» **Collected data**:
BEGIN

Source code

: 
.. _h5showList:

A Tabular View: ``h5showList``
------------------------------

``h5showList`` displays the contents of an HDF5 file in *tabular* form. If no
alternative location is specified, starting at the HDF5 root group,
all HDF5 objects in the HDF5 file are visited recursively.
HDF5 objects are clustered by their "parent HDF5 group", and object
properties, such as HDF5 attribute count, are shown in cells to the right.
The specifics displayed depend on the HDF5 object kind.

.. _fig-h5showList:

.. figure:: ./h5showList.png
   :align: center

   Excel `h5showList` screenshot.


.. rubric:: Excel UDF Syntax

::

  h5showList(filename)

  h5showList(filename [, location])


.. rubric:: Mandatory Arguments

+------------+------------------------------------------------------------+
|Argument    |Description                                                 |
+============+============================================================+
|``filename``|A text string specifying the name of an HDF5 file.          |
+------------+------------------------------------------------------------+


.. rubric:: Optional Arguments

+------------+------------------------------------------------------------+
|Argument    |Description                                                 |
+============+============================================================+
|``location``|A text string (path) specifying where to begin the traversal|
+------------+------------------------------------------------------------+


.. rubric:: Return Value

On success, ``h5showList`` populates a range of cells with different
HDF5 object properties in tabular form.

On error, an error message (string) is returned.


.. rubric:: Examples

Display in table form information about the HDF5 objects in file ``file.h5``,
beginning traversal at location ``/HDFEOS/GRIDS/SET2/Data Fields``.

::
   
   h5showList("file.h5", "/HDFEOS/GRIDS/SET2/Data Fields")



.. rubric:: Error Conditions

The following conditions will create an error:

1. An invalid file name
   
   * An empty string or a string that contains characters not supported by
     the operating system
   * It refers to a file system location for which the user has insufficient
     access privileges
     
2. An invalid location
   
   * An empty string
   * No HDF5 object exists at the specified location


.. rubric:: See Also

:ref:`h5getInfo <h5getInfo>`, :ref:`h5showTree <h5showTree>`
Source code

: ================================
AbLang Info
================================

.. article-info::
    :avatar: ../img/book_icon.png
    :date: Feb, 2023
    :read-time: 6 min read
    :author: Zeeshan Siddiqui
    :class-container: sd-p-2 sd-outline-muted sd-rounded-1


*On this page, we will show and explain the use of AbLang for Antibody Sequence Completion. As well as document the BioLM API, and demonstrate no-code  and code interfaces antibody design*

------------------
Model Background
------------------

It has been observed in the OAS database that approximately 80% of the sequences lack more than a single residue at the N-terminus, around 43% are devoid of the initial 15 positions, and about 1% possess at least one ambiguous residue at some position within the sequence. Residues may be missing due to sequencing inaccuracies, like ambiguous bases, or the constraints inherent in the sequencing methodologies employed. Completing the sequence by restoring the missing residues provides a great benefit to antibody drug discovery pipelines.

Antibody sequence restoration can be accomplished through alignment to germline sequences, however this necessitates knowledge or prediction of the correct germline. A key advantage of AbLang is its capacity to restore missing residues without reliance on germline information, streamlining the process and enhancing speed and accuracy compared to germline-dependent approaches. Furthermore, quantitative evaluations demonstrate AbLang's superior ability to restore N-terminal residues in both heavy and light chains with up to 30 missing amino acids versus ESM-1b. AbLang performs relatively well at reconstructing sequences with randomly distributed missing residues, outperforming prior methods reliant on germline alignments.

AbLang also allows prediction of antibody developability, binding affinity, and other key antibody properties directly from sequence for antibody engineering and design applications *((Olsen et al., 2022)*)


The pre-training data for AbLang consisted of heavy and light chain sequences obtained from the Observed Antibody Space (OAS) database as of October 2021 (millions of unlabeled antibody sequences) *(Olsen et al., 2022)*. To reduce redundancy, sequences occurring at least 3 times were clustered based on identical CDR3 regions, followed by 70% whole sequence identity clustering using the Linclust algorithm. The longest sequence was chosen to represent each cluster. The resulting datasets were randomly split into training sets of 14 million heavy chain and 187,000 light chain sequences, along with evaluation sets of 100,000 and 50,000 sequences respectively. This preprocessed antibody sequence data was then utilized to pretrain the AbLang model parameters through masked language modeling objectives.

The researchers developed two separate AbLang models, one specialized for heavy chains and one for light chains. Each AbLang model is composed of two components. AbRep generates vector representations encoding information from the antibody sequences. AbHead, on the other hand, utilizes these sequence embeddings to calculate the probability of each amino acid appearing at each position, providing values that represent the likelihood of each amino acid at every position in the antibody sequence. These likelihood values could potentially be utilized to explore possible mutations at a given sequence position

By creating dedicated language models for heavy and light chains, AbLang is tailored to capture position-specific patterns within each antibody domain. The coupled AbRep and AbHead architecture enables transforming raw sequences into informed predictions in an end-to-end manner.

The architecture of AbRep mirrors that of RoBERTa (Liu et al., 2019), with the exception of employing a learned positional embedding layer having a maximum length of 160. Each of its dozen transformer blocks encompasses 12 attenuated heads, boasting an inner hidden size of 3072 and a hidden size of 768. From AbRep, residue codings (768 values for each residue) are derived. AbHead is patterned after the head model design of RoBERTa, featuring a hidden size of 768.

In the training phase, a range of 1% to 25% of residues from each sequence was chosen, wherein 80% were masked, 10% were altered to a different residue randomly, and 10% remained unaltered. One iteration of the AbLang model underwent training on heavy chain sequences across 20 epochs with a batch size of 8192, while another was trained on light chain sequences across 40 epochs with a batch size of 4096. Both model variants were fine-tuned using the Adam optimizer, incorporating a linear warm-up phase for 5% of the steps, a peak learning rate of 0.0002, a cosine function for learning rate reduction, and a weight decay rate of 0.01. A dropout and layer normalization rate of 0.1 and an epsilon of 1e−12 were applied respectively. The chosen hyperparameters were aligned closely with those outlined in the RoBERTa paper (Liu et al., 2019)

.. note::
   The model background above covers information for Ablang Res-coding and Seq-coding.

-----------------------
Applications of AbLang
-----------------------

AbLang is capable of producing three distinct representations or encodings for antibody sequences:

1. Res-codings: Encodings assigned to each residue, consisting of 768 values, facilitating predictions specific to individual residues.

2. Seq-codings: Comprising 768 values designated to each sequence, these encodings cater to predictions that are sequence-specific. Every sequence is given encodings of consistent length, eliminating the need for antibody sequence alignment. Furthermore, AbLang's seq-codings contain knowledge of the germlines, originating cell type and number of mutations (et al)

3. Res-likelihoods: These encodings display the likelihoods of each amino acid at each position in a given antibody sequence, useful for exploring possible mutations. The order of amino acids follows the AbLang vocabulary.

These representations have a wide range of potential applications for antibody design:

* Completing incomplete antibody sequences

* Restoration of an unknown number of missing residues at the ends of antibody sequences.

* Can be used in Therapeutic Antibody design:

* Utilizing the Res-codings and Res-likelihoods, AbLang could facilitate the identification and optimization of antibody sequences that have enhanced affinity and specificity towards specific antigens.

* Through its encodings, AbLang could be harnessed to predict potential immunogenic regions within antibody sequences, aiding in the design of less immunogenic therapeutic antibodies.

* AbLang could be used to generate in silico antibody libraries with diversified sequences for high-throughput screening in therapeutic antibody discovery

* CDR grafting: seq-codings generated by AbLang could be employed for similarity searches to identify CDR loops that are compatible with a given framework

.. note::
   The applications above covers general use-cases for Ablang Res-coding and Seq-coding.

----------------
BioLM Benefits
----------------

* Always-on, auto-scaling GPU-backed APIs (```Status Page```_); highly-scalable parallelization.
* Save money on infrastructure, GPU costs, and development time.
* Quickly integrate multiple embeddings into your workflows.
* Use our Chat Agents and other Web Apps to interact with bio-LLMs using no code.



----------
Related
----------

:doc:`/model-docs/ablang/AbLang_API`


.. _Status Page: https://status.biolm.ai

END

» **EXERCISE GOAL**: Scan each line above for the string "Arguments". Give the tally and nothing else.

» **WRITTEN REPLY**: 2